> **DIRECTIVE**
Rewrite the items below, changing each "Permanent Stock" to "Regular Stock" and leaving everything else unchanged.

╭─ RECORDS SUPPLIED

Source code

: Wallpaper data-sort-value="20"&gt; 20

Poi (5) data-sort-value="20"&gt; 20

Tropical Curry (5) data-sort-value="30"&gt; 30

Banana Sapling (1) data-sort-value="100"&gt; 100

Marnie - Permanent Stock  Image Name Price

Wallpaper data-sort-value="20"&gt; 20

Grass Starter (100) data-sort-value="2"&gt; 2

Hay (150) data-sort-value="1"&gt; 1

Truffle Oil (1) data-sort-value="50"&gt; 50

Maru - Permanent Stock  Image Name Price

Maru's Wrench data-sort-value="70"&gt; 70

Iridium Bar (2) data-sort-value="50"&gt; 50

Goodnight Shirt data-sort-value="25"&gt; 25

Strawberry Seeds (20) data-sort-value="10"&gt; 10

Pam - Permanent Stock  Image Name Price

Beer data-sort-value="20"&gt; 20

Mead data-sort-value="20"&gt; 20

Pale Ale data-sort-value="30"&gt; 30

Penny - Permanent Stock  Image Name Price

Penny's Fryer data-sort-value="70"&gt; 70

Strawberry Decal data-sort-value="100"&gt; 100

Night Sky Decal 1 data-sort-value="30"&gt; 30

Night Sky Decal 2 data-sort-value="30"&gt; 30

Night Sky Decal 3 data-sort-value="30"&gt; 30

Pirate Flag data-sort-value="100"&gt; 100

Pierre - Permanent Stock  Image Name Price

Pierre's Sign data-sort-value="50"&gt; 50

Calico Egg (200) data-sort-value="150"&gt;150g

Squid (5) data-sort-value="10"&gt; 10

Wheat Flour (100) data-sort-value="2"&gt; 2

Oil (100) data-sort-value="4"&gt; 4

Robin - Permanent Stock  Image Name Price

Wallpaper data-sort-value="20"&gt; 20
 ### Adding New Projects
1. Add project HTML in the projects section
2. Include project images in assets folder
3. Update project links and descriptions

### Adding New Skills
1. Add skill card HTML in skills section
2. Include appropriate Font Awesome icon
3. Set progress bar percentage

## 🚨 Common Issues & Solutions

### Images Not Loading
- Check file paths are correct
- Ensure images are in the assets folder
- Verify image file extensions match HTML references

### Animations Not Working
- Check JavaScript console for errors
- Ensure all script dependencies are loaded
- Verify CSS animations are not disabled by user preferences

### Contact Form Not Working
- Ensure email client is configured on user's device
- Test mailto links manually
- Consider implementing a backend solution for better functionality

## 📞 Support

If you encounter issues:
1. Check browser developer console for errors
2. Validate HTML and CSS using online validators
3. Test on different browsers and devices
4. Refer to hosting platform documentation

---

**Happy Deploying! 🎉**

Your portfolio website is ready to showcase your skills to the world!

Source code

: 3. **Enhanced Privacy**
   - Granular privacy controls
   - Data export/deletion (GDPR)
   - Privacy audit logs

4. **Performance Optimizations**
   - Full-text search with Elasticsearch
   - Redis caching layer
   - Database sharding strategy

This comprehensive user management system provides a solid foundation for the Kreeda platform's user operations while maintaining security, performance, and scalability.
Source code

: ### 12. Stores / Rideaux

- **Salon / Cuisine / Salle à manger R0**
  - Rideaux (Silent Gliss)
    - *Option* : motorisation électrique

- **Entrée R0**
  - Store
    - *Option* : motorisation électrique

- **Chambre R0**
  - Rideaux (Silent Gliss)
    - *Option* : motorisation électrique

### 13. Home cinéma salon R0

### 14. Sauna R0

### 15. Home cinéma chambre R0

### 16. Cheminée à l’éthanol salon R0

╰─

> **RESULT OF THIS EXERCISE**
Source code

: Wallpaper data-sort-value="20"&gt; 20

Poi (5) data-sort-value="20"&gt; 20

Tropical Curry (5) data-sort-value="30"&gt; 30

Banana Sapling (1) data-sort-value="100"&gt; 100

Marnie - Regular Stock  Image Name Price

Wallpaper data-sort-value="20"&gt; 20

Grass Starter (100) data-sort-value="2"&gt; 2

Hay (150) data-sort-value="1"&gt; 1

Truffle Oil (1) data-sort-value="50"&gt; 50

Maru - Regular Stock  Image Name Price

Maru's Wrench data-sort-value="70"&gt; 70

Iridium Bar (2) data-sort-value="50"&gt; 50

Goodnight Shirt data-sort-value="25"&gt; 25

Strawberry Seeds (20) data-sort-value="10"&gt; 10

Pam - Regular Stock  Image Name Price

Beer data-sort-value="20"&gt; 20

Mead data-sort-value="20"&gt; 20

Pale Ale data-sort-value="30"&gt; 30

Penny - Regular Stock  Image Name Price

Penny's Fryer data-sort-value="70"&gt; 70

Strawberry Decal data-sort-value="100"&gt; 100

Night Sky Decal 1 data-sort-value="30"&gt; 30

Night Sky Decal 2 data-sort-value="30"&gt; 30

Night Sky Decal 3 data-sort-value="30"&gt; 30

Pirate Flag data-sort-value="100"&gt; 100

Pierre - Regular Stock  Image Name Price

Pierre's Sign data-sort-value="50"&gt; 50

Calico Egg (200) data-sort-value="150"&gt;150g

Squid (5) data-sort-value="10"&gt; 10

Wheat Flour (100) data-sort-value="2"&gt; 2

Oil (100) data-sort-value="4"&gt; 4

Robin - Regular Stock  Image Name Price

Wallpaper data-sort-value="20"&gt; 20
 ### Adding New Projects
1. Add project HTML in the projects section
2. Include project images in assets folder
3. Update project links and descriptions

### Adding New Skills
1. Add skill card HTML in skills section
2. Include appropriate Font Awesome icon
3. Set progress bar percentage

## 🚨 Common Issues & Solutions

### Images Not Loading
- Check file paths are correct
- Ensure images are in the assets folder
- Verify image file extensions match HTML references

### Animations Not Working
- Check JavaScript console for errors
- Ensure all script dependencies are loaded
- Verify CSS animations are not disabled by user preferences

### Contact Form Not Working
- Ensure email client is configured on user's device
- Test mailto links manually
- Consider implementing a backend solution for better functionality

## 📞 Support

If you encounter issues:
1. Check browser developer console for errors
2. Validate HTML and CSS using online validators
3. Test on different browsers and devices
4. Refer to hosting platform documentation

---

**Happy Deploying! 🎉**

Your portfolio website is ready to showcase your skills to the world!

Source code

: 3. **Enhanced Privacy**
   - Granular privacy controls
   - Data export/deletion (GDPR)
   - Privacy audit logs

4. **Performance Optimizations**
   - Full-text search with Elasticsearch
   - Redis caching layer
   - Database sharding strategy

This comprehensive user management system provides a solid foundation for the Kreeda platform's user operations while maintaining security, performance, and scalability.
Source code

: ### 12. Stores / Rideaux

- **Salon / Cuisine / Salle à manger R0**
  - Rideaux (Silent Gliss)
    - *Option* : motorisation électrique

- **Entrée R0**
  - Store
    - *Option* : motorisation électrique

- **Chambre R0**
  - Rideaux (Silent Gliss)
    - *Option* : motorisation électrique

### 13. Home cinéma salon R0

### 14. Sauna R0

### 15. Home cinéma chambre R0

### 16. Cheminée à l’éthanol salon R0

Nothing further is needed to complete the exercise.